During the two recent snowstorms, I felt like I was surrounded by my own personal snow globe.

Because of the plate glass windows in the living and dining rooms, I could look outside simultaneously at the falling flakes and an army of birds assaulting our feeders and suet stations in real time, yet remain completely warm and dry.

On the first day of each storm, the flakes fell picture-perfect into the yard and onto cedar branches, frosting them until they looked like a Norman Rockwell Christmas card.

I even had an obliging cardinal who perched himself charmingly on different cedar branches to enhance my snow globe-like experience.

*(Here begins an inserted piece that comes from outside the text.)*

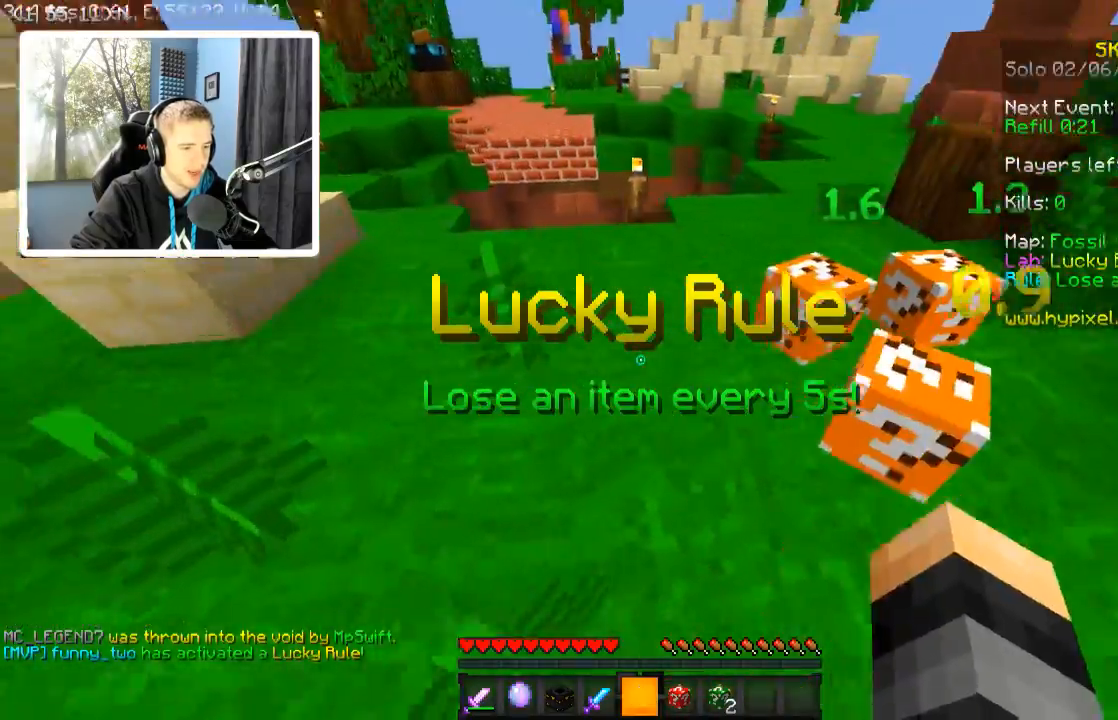
{"keys": ["d"], "events": [[200, "s", "down"], [250, "a", "up"], [300, "d", "down"], [384, "s", "up"]]}
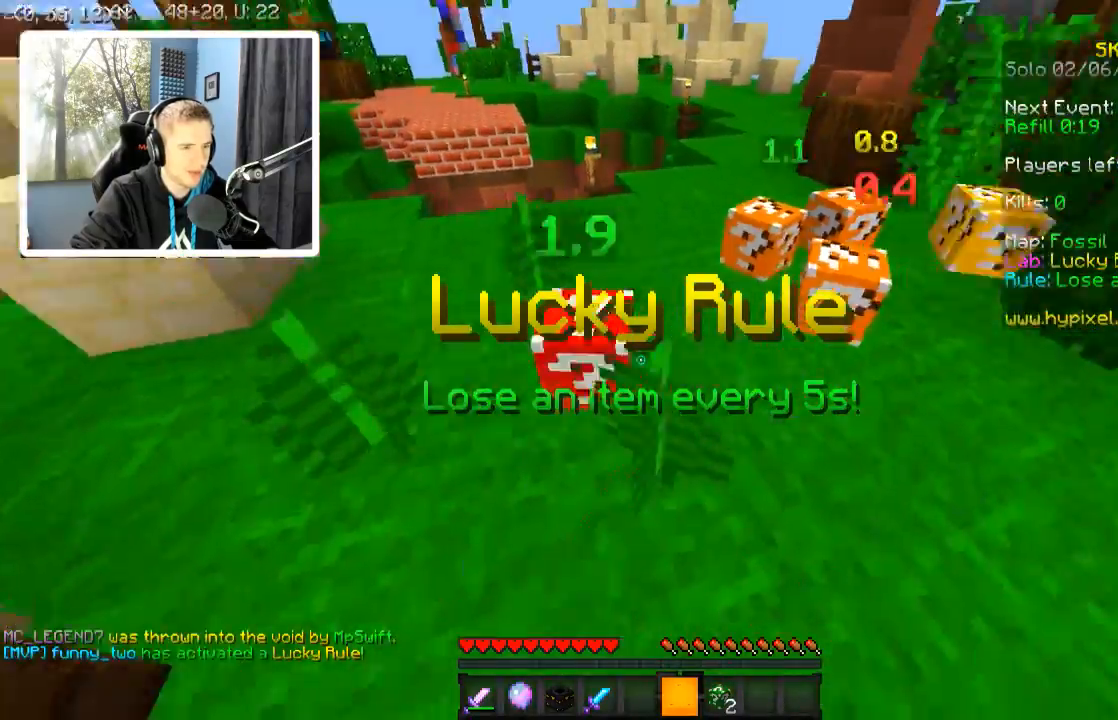
{"keys": ["w"], "events": [[150, "w", "down"], [484, "d", "up"]]}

Only animal tracks marred the perfect palette laid out for me to view, and they didn't really mar anything. They added interest to the Christmas scene with their crazy hip-hopping lines that ventured from the draw behind the house or down below by the creek back up to the feeders via little trails beneath the surrounding cedars.

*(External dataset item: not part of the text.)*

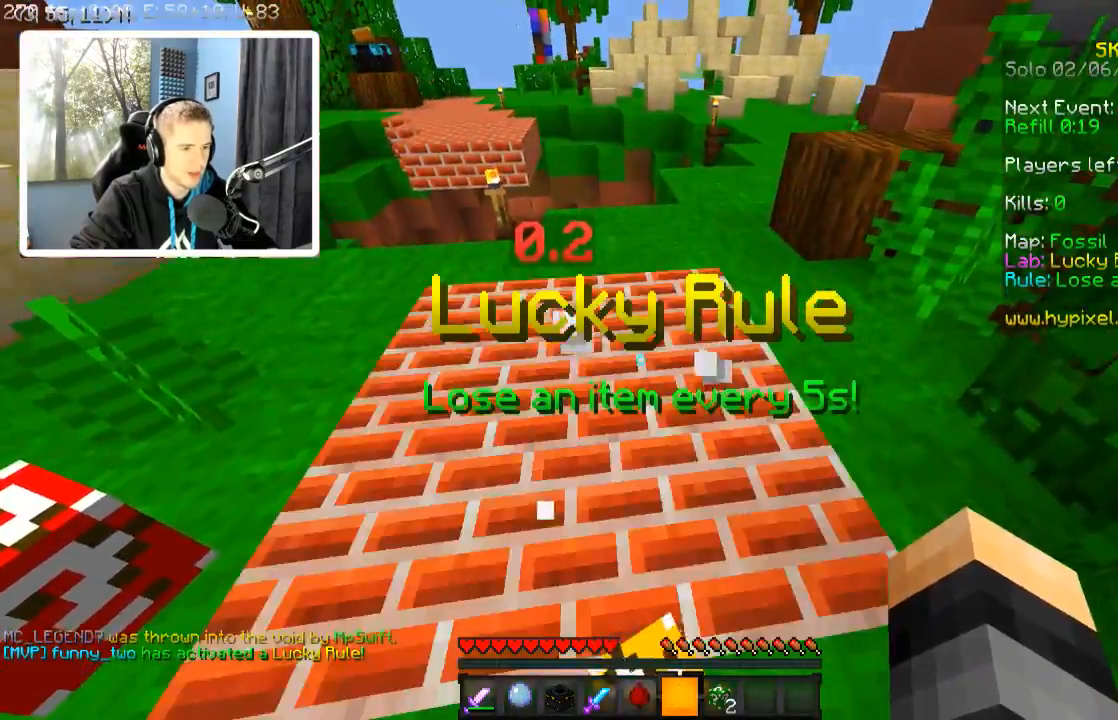
{"keys": [], "events": [[184, "d", "down"], [434, "d", "up"]]}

That was day one during both snow storms: perfect fields of snow accented by wildlife visitors.

Day two during both storms heralded a mighty sculptor in the form of vicious north winds.

Those fields of lovely, perfect snow found themselves aloft again, tossed to and fro like waves in a whirlpool. For two days, the wind rearranged snowflakes the way a 2-year-old rearranges balls of Play-Doh.

One moment I was looking at lovely Dairy Queen-like swirls, and the next moment those swirls became sharp ridges and pointy mounds of icy snow more suited in appearance to the harsh look of a moonscape or a volcanic desertscape.

By the third day, my windy sculptor had scrubbed out bare spots in the yard that were contrasted against tall snow drifts running in parallel ridges.

Viewing this dramatic miniature wind creation provided a vision of how the sand hills in Nebraska and eastern Colorado formed. This same sculptor must have had a glorious time whipping those tiny grains of ancient sea sand about until he had formed the winding ridges, funny mounds, and deep trenches that create the geography of our prairie states.

Looking out the window at my wind tossed snow, I decided I'd much rather see snow whipped about by the wind rather than see old Aeolus sculpt acres of sand.

* Madorin is a teacher at Ellis High School and an outdoor enthusiast.